§ Problem description
In your copy, include every entry exactly as written but no pictures.

§ Data listing
= Beginning of Section =

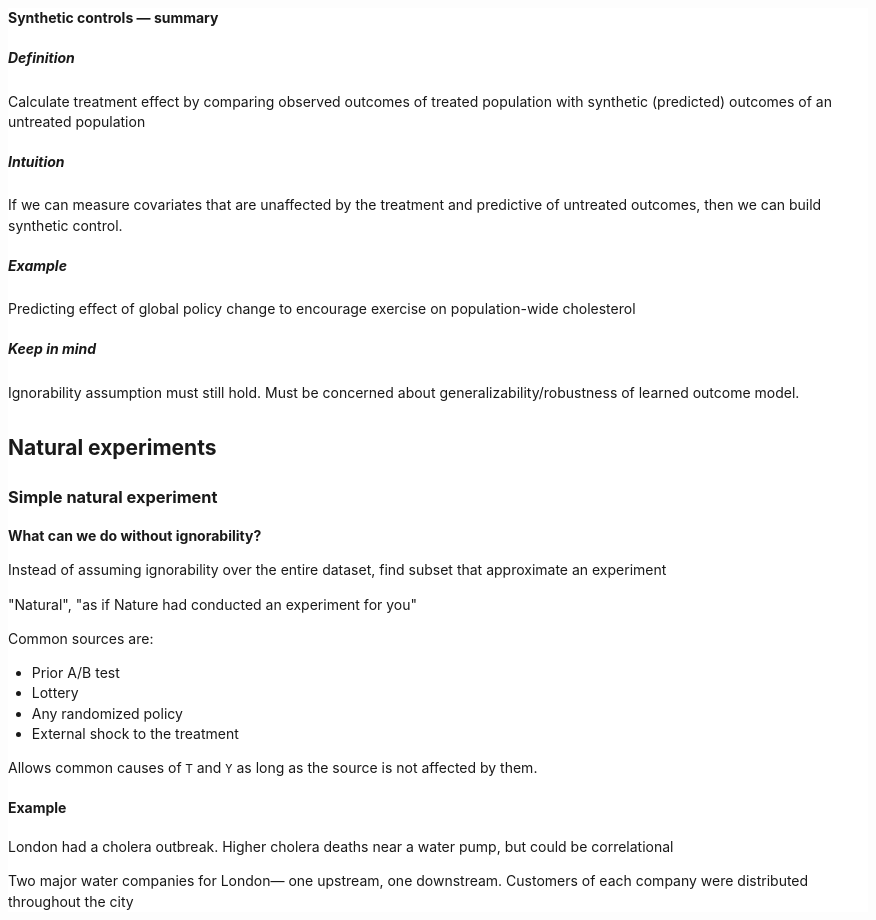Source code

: #### Synthetic controls — summary

##### Definition

Calculate treatment effect
by comparing observed outcomes
of treated population with synthetic (predicted) outcomes of an untreated population

##### Intuition

If we can measure covariates that are unaffected by the treatment and predictive of untreated outcomes,
then we can build synthetic control.

##### Example

Predicting effect of global policy change
to encourage exercise
on population-wide cholesterol

##### Keep in mind

Ignorability assumption must still hold.
Must be concerned about generalizability/robustness of learned outcome model.

## Natural experiments

### Simple natural experiment

**What can we do without ignorability?**

Instead of assuming ignorability over the entire dataset,
find subset that approximate an experiment

"Natural", "as if Nature had conducted an experiment for you"

Common sources are:

- Prior A/B test
- Lottery
- Any randomized policy
- External shock to the treatment

Allows common causes of `T` and `Y` as long as the source is not affected by them.

#### Example

London had a cholera outbreak.
Higher cholera deaths near a water pump,
but could be correlational

Two major water companies for London—
one upstream,
one downstream.
Customers of each company were distributed throughout the city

= End of Section =

§ Exercise output
Source code

: #### Synthetic controls — summary

##### Definition

Calculate treatment effect
by comparing observed outcomes
of treated population with synthetic (predicted) outcomes of an untreated population

##### Intuition

If we can measure covariates that are unaffected by the treatment and predictive of untreated outcomes,
then we can build synthetic control.

##### Example

Predicting effect of global policy change
to encourage exercise
on population-wide cholesterol

##### Keep in mind

Ignorability assumption must still hold.
Must be concerned about generalizability/robustness of learned outcome model.

## Natural experiments

### Simple natural experiment

**What can we do without ignorability?**

Instead of assuming ignorability over the entire dataset,
find subset that approximate an experiment

"Natural", "as if Nature had conducted an experiment for you"

Common sources are:

- Prior A/B test
- Lottery
- Any randomized policy
- External shock to the treatment

Allows common causes of `T` and `Y` as long as the source is not affected by them.

#### Example

London had a cholera outbreak.
Higher cholera deaths near a water pump,
but could be correlational

Two major water companies for London—
one upstream,
one downstream.
Customers of each company were distributed throughout the city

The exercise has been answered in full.